Excerpted passage
+---+
How to consolidate external sources into Knowledge v3 search
Knowledge v2 (Eureka and earlier) had a feature called Navigation Add-ons that was used to show search results from external sources, which is now deprecated.
The new v3 framework to crawl external sources such as Documentation and Community uses scheduled jobs to extract the content from other sources and falls back on Zing Search to index and provide search results. The following diagram shows the flow of data.
About the framework
The framework is mostly housed within a scheduled job that uses APIs of the external content source to extract content. The scheduled job then saves the sources as individual articles in a separate Knowledge Base. Using periodic runs of the scheduled job, the content will be synched over to the KB.
This framework provides a guideline for you to implement external source searching for your instance.
In order to manage multiple content sources effectively, you need to have a configuration object. This stores the details about the external content source, and how the content will be mapped into the Knowledge Base within your instance. Consider managing the details listed in the following table.
|Target Knowledge Base||The KB where the extracted content would be transformed into individual articles. You should create the Target Knowledge base before you configure this.|
|Security||Set up access to the articles that are being created through the scheduled job from a particular source.|
|Source URL endpoint (or other config)||A config or URL that can be used by the scheduled job to call the external content source.|
|Redirect URL||When returning search results, you may need a base URL to use to build the final URL for the source content|
|Security||Define the content security|
|Category Mapping||Define which KB categories will be assigned to articles that are being created by the content source. You should create the categories in the Target Knowledge base, before you define this mapping.|
Once the content is extracted, you should check against existing articles. A checksum is a good way to verify changes.
- If the content is new, then Create a new article.
- If the content exists in the KB, but is updated, then Update the article.
- If the content exists in the KB, but is not modified, Ignore.
- If the content exists in the KB, but is no longer found in content source, then Expire the 'containing article' so that it's no longer available in search.
Incremental crawl vs. Full crawl
Fine-tune the synchronization process based on how frequently the external content source is modified.
Adding and updating existing articles (incremental) may be performed more frequently.
A Full crawl (which includes comparing existing content for deletes) should be done less frequently. Because this process hits the source content system heavily, consider some degree of planning and throttling.
The article created as a result of this process has a few other values to be set, as listed in the following table.
|Knowledge Base||Set the Knowledge base with regards to the config object for that particular external source.|
|Category||Set the category based on the config object that maps an attribute of the source (like URL) to a particular category defined for that Knowledge Base.|
|Roles||The Roles for which the external content will be available to.|
|Language||The language under which the imported article will be available to.|
|Text Body||It's advisable to strip off the HTML from the external content and store only the text of the article within the wrapper article.|
|Meta||You may use an external service to generate meta that will be associated with that article.|
|Valid to date||The date until which this wrapper article will be available (recommended to keep it less, so that stale articles are not indexed).|
|Workflow State||Make sure that the article state is set to Published, to ensure visibility to all. Also don't set any workflows.|
|Click-through URL||The default Article URL needs to be replaced with the URL of the source. You will typically need to concatenate a base URL of the content source with the URL for that article.|
+---+
What you should do
Reproduce word for word a portion of the page on external sources in Knowledge v3 search, starting at "About the framework" and ending after "over to the KB.". The records have no connection to the page on external sources in Knowledge v3 search.

Dataset entries
+---+
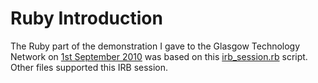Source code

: Ruby Introduction
=================

The Ruby part of the demonstration I gave to the Glasgow Technology Network on [1st September 2010][meeting] was based on this [irb_session.rb][irb script] script.  Other files supported this IRB session. 

[meeting]: http://www.glasgowtechnet.com/calendar/14220029/
[irb script]: http://github.com/paulanthonywilson/ruby_irb_demonstration/blob/master/irb_session.rb
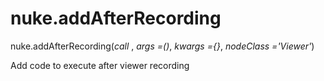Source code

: # nuke.addAfterRecording
nuke.addAfterRecording(_call_ , _args =()_, _kwargs ={}_, _nodeClass ='Viewer'_)

Add code to execute after viewer recording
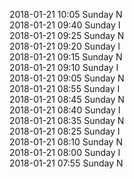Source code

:2018-01-21 10:05 Sunday  N  
2018-01-21 09:40 Sunday  I  
2018-01-21 09:25 Sunday  N  
2018-01-21 09:20 Sunday  I  
2018-01-21 09:15 Sunday  N  
2018-01-21 09:10 Sunday  I  
2018-01-21 09:05 Sunday  N  
2018-01-21 08:55 Sunday  I  
2018-01-21 08:45 Sunday  N  
2018-01-21 08:40 Sunday  I  
2018-01-21 08:35 Sunday  N  
2018-01-21 08:25 Sunday  I  
2018-01-21 08:10 Sunday  N  
2018-01-21 08:00 Sunday  I  
2018-01-21 07:55 Sunday  N  

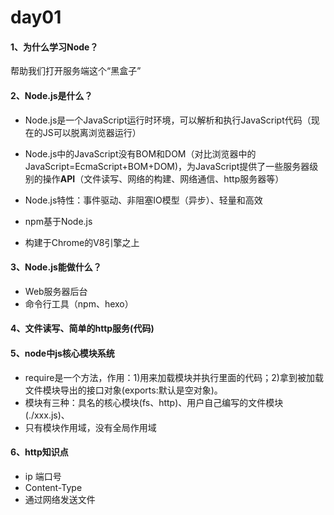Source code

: # day01
#### 1、为什么学习Node？

帮助我们打开服务端这个“黑盒子”

#### 2、Node.js是什么？

- Node.js是一个JavaScript运行时环境，可以解析和执行JavaScript代码（现在的JS可以脱离浏览器运行）

- Node.js中的JavaScript没有BOM和DOM（对比浏览器中的JavaScript=EcmaScript+BOM+DOM)，为JavaScript提供了一些服务器级别的操作**API**（文件读写、网络的构建、网络通信、http服务器等）
- Node.js特性：事件驱动、非阻塞IO模型（异步）、轻量和高效
- npm基于Node.js
- 构建于Chrome的V8引擎之上

#### 3、Node.js能做什么？

- Web服务器后台
- 命令行工具（npm、hexo）

#### 4、文件读写、简单的http服务(代码)

#### 5、node中js核心模块系统
- require是一个方法，作用：1)用来加载模块并执行里面的代码；2)拿到被加载文件模块导出的接口对象(exports:默认是空对象)。
- 模块有三种：具名的核心模块(fs、http)、用户自己编写的文件模块(./xxx.js)、
- 只有模块作用域，没有全局作用域

#### 6、http知识点
- ip 端口号
- Content-Type
- 通过网络发送文件




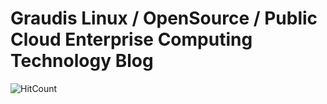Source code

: # Graudis Linux / OpenSource / Public Cloud Enterprise Computing Technology Blog
![HitCount](http://hits.dwyl.com/graudis/graudisgithubio.svg)
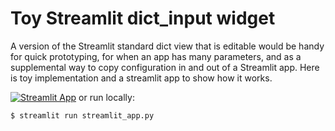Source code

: # Toy Streamlit dict_input widget

A version of the Streamlit standard dict view that is editable would be handy for quick prototyping, for when an app has many parameters, and as a supplemental way to copy configuration in and out of a Streamlit app. Here is toy implementation and a streamlit app to show how it works.

[![Streamlit App](https://static.streamlit.io/badges/streamlit_badge_black_white.svg)](https://share.streamlit.io/robwalton/streamlit-toy-dict-input) or run locally:

    $ streamlit run streamlit_app.py



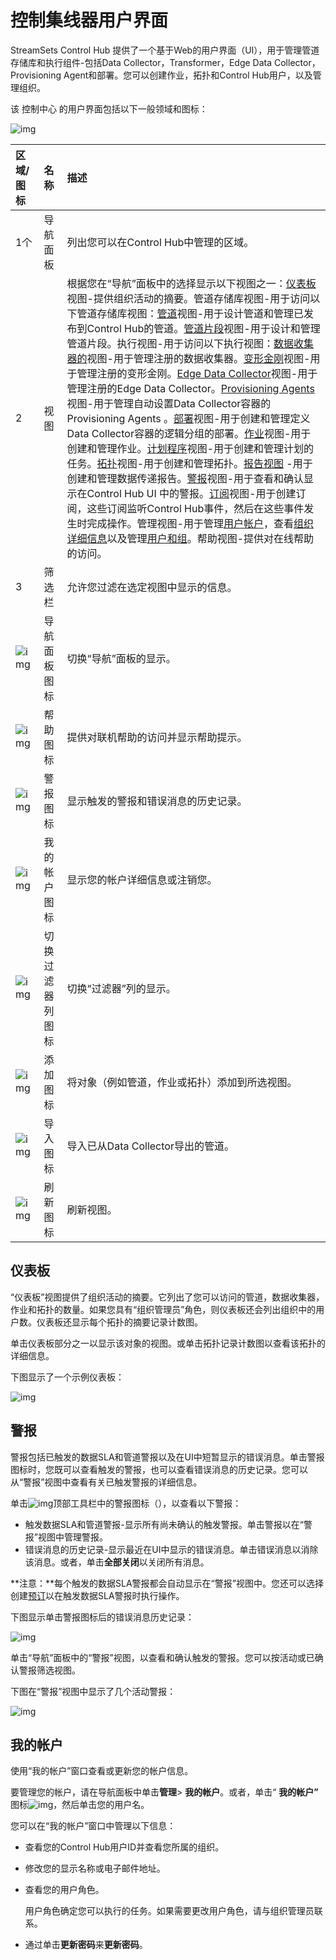 # 控制集线器用户界面

StreamSets Control Hub 提供了一个基于Web的用户界面（UI），用于管理管道存储库和执行组件-包括Data Collector，Transformer，Edge Data Collector，Provisioning Agent和部署。您可以创建作业，拓扑和Control Hub用户，以及管理组织。

该 控制中心 的用户界面包括以下一般领域和图标：

![img](imgs/DPMConsole.png)

| 区域/图标                                | 名称             | 描述                                                         |
| :--------------------------------------- | :--------------- | :----------------------------------------------------------- |
| 1个                                      | 导航面板         | 列出您可以在Control Hub中管理的区域。                        |
| 2                                        | 视图             | 根据您在“导航”面板中的选择显示以下视图之一：[仪表板](https://streamsets.com/documentation/controlhub/latest/help/controlhub/UserGuide/GettingStarted/DPMUI.html#concept_l5h_kln_5z)视图-提供组织活动的摘要。管道存储库视图-用于访问以下管道存储库视图：[管道](https://streamsets.com/documentation/controlhub/latest/help/controlhub/UserGuide/Pipelines/Pipelines.html#concept_fjn_hrr_px)视图-用于设计管道和管理已发布到Control Hub的管道。[管道片段](https://streamsets.com/documentation/controlhub/latest/help/controlhub/UserGuide/Pipelines/Pipelines.html#concept_otf_z23_4db)视图-用于设计和管理管道片段。执行视图-用于访问以下执行视图：[数据收集器的](https://streamsets.com/documentation/controlhub/latest/help/controlhub/UserGuide/DataCollectors/DataCollectors.html#concept_mwp_fcf_gw)视图-用于管理注册的数据收集器。[变形金刚](https://streamsets.com/documentation/controlhub/latest/help/controlhub/UserGuide/TransformerRegister/Overview.html#concept_d4m_ffd_v3b)视图-用于管理注册的变形金刚。[Edge Data Collector](https://streamsets.com/documentation/controlhub/latest/help/controlhub/UserGuide/DataCollectorEdge/Overview.html#concept_aky_2z3_qbb)视图-用于管理注册的Edge Data Collector。[Provisioning Agents](https://streamsets.com/documentation/controlhub/latest/help/controlhub/UserGuide/DataCollectorsProvisioned/Provisioned.html#concept_jsd_v24_lbb)视图-用于管理自动设置Data Collector容器的Provisioning Agents 。[部署](https://streamsets.com/documentation/controlhub/latest/help/controlhub/UserGuide/DataCollectorsProvisioned/Provisioned.html#concept_jsd_v24_lbb)视图-用于创建和管理定义Data Collector容器的逻辑分组的部署。[作业](https://streamsets.com/documentation/controlhub/latest/help/controlhub/UserGuide/Jobs/Jobs.html#concept_omz_yn1_4w)视图-用于创建和管理作业。[计划程序](https://streamsets.com/documentation/controlhub/latest/help/controlhub/UserGuide/Scheduler/Scheduler.html#concept_w1q_tm3_ldb)视图-用于创建和管理计划的任务。[拓扑](https://streamsets.com/documentation/controlhub/latest/help/controlhub/UserGuide/Topologies/Topologies.html#concept_pvn_d1b_4w)视图-用于创建和管理拓扑。[报告视图](https://streamsets.com/documentation/controlhub/latest/help/controlhub/UserGuide/Reports/DeliveryReports_title.html#concept_lwn_rd5_ndb) -用于创建和管理数据传递报告。[警报](https://streamsets.com/documentation/controlhub/latest/help/controlhub/UserGuide/GettingStarted/DPMUI.html#concept_yhn_24m_5z)视图-用于查看和确认显示在Control Hub UI 中的警报。[订阅](https://streamsets.com/documentation/controlhub/latest/help/controlhub/UserGuide/Subscriptions/Subscriptions.html#concept_crv_tf2_ddb)视图-用于创建订阅，这些订阅监听Control Hub事件，然后在这些事件发生时完成操作。管理视图-用于管理[用户帐户](https://streamsets.com/documentation/controlhub/latest/help/controlhub/UserGuide/GettingStarted/DPMUI.html#concept_x33_jks_3v)，查看[组织详细信息](https://streamsets.com/documentation/controlhub/latest/help/controlhub/UserGuide/OrganizationSecurity/OrgConfig.html#concept_cpq_mvl_1z)以及管理[用户和组](https://streamsets.com/documentation/controlhub/latest/help/controlhub/UserGuide/OrganizationSecurity/UsersGroups.html#concept_slb_cml_wy)。帮助视图-提供对在线帮助的访问。 |
| 3                                        | 筛选栏           | 允许您过滤在选定视图中显示的信息。                           |
| ![img](imgs/icon_ToggleNavigation.png)   | 导航面板图标     | 切换“导航”面板的显示。                                       |
| ![img](imgs/icon_Help.png)               | 帮助图标         | 提供对联机帮助的访问并显示帮助提示。                         |
| ![img](imgs/icon_Notifications.png)      | 警报图标         | 显示触发的警报和错误消息的历史记录。                         |
| ![img](imgs/icon_MyAccount.png)          | 我的帐户图标     | 显示您的帐户详细信息或注销您。                               |
| ![img](imgs/icon_ToggleFilterColumn.png) | 切换过滤器列图标 | 切换“过滤器”列的显示。                                       |
| ![img](imgs/icon_AddJob.png)             | 添加图标         | 将对象（例如管道，作业或拓扑）添加到所选视图。               |
| ![img](imgs/icon_Import.png)             | 导入图标         | 导入已从Data Collector导出的管道。                           |
| ![img](imgs/icon_Refresh.png)            | 刷新图标         | 刷新视图。                                                   |

## 仪表板

“仪表板”视图提供了组织活动的摘要。它列出了您可以访问的管道，数据收集器，作业和拓扑的数量。如果您具有“组织管理员”角色，则仪表板还会列出组织中的用户数。仪表板还显示每个拓扑的摘要记录计数图。

单击仪表板部分之一以显示该对象的视图。或单击拓扑记录计数图以查看该拓扑的详细信息。

下图显示了一个示例仪表板：

![img](imgs/DashboardView.png)

## 警报

警报包括已触发的数据SLA和管道警报以及在UI中短暂显示的错误消息。单击警报图标时，您既可以查看触发的警报，也可以查看错误消息的历史记录。您可以从“警报”视图中查看有关已触发警报的详细信息。

单击![img](https://streamsets.com/documentation/controlhub/latest/help/controlhub/UserGuide/Graphic/icon_Notifications.png)顶部工具栏中的警报图标（），以查看以下警报：

- 触发数据SLA和管道警报-显示所有尚未确认的触发警报。单击警报以在“警报”视图中管理警报。
- 错误消息的历史记录-显示最近在UI中显示的错误消息。单击错误消息以消除该消息。或者，单击**全部关闭**以关闭所有消息。

**注意：**每个触发的数据SLA警报都会自动显示在“警报”视图中。您还可以选择创建[预订](https://streamsets.com/documentation/controlhub/latest/help/controlhub/UserGuide/Subscriptions/Subscriptions.html#concept_crv_tf2_ddb)以在触发数据SLA警报时执行操作。

下图显示单击警报图标后的错误消息历史记录：

![img](imgs/Alerts_History.png)

单击“导航”面板中的“警报”视图，以查看和确认触发的警报。您可以按活动或已确认警报筛选视图。

下图在“警报”视图中显示了几个活动警报：

![img](imgs/AlertsView.png)

## 我的帐户

使用“我的帐户”窗口查看或更新您的帐户信息。

要管理您的帐户，请在导航面板中单击**管理**> **我的帐户**。或者，单击“ **我的帐户”** 图标![img](https://streamsets.com/documentation/controlhub/latest/help/reusable-content/shared-graphics/icon_MyAccount.png)，然后单击您的用户名。

您可以在“我的帐户”窗口中管理以下信息：

- 查看您的Control Hub用户ID并查看您所属的组织。

- 修改您的显示名称或电子邮件地址。

- 查看您的用户角色。

  用户角色确定您可以执行的任务。如果需要更改用户角色，请与组织管理员联系。

- 通过单击**更新密码**来**更新密码**。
+---+
Solution for this task
About the framework
The framework is mostly housed within a scheduled job that uses APIs of the external content source to extract content. The scheduled job then saves the sources as individual articles in a separate Knowledge Base. Using periodic runs of the scheduled job, the content will be synched over to the KB.